* _Requirement 1_
Using the passage on school board election results, say whether each statement agrees with it: (a) Neary won 51% of the primary vote. (b) McPherson admitted writing the blog post. (c) Jim Pillen faced a challenger for re-election. Answer yes or no for each, and quote the words that decide it.

* _Passage_
= Beginning of Section =

Nonpartisan general results
| Party |  | Candidate | Votes | % |
|---|---|---|---|---|
|  | Nonpartisan | Robin R. Stevens | 58,764 | 100.00% |
| Total votes |  |  | 58,764 | 100.00% |

===District 8===
Incumbent board member Pat McPherson ran for re-election. He was challenged by retired teacher Bob Meyers, who ran for the position in 2018, and Deborah Neary, the Executive Director of the Midlands Mentoring Partnership. During McPherson's term on the board, he attracted controversy over a post on a defunct blog that he ran that referred to former President Barack Obama as a "half breed." McPherson denied that he authored the post and disavowed it, keeping a low profile on the board thereafter. Neary emerged as the frontrunner, winning 51% of the vote in the primary to McPherson's 28%. In the ensuing general election, Neary defeated McPherson with 59% of the vote.

====Candidates====
- Pat McPherson, incumbent board member
- Bob Meyers, retired teacher, 2018 candidate for board
- Deborah Neary, executive director of the Midlands Mentoring Partnership

====Primary election results====

Nonpartisan primary results
| Party |  | Candidate | Votes | % |
|---|---|---|---|---|
|  | Nonpartisan | Deborah Neary | 15,018 | 50.86% |
|  | Nonpartisan | Pat McPherson (inc.) | 8,137 | 27.56% |
|  | Nonpartisan | Bob Meyers | 6,373 | 21.58% |
| Total votes |  |  | 29,528 | 100.00% |

====General election results====

Nonpartisan general results
| Party |  | Candidate | Votes | % |
|---|---|---|---|---|
|  | Nonpartisan | Deborah Neary | 46,697 | 59.12% |
|  | Nonpartisan | Pat McPherson (inc.) | 32,292 | 40.88% |
| Total votes |  |  | 78,989 | 100.00% |

==Board of Regents==
Incumbent Regent Jim Pillen was unopposed for re-election.

= End of Section =

* _Material to process_
= Beginning of Section =

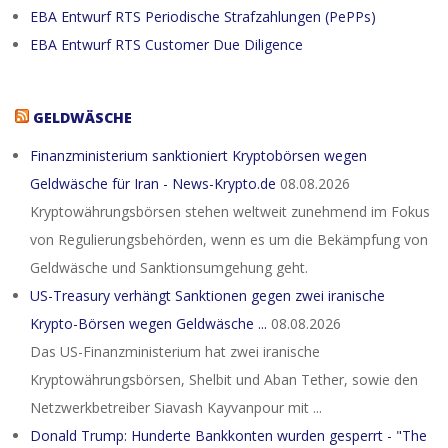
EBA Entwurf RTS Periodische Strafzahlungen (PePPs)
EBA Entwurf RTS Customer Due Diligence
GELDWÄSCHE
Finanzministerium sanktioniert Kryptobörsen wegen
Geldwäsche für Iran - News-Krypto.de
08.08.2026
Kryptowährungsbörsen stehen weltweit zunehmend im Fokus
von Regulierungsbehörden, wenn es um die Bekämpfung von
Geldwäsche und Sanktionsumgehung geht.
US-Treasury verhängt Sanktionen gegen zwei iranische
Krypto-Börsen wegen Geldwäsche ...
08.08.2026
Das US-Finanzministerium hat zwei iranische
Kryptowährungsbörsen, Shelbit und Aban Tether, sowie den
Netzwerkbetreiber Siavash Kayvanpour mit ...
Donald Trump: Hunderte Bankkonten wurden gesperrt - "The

= End of Section =
= Beginning of Section =

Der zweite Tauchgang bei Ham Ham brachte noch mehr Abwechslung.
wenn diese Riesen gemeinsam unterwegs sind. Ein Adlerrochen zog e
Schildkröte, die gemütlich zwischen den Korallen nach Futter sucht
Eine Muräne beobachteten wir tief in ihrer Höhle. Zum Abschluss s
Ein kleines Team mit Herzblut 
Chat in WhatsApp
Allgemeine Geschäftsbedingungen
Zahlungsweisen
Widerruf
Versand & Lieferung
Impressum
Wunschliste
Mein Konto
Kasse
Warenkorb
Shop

= End of Section =

* _Requirement 2_
Turn the entries from the line with "EBA Entwurf RTS Periodische" to the line with "Donald Trump: Hunderte", both included, into a numbered list, leaving out blank lines.

* _Your response 1_
(a) Yes: "Neary emerged as the frontrunner, winning 51% of the vote in the primary to McPherson's 28%."
(b) No: "McPherson denied that he authored the post and disavowed it"
(c) No: "Incumbent Regent Jim Pillen was unopposed for re-election."

* _Your response 2_
1. EBA Entwurf RTS Periodische Strafzahlungen (PePPs)
2. EBA Entwurf RTS Customer Due Diligence
3. GELDWÄSCHE
4. Finanzministerium sanktioniert Kryptobörsen wegen
5. Geldwäsche für Iran - News-Krypto.de
6. 08.08.2026
7. Kryptowährungsbörsen stehen weltweit zunehmend im Fokus
8. von Regulierungsbehörden, wenn es um die Bekämpfung von
9. Geldwäsche und Sanktionsumgehung geht.
10. US-Treasury verhängt Sanktionen gegen zwei iranische
11. Krypto-Börsen wegen Geldwäsche ...
12. 08.08.2026
13. Das US-Finanzministerium hat zwei iranische
14. Kryptowährungsbörsen, Shelbit und Aban Tether, sowie den
15. Netzwerkbetreiber Siavash Kayvanpour mit ...
16. Donald Trump: Hunderte Bankkonten wurden gesperrt - "The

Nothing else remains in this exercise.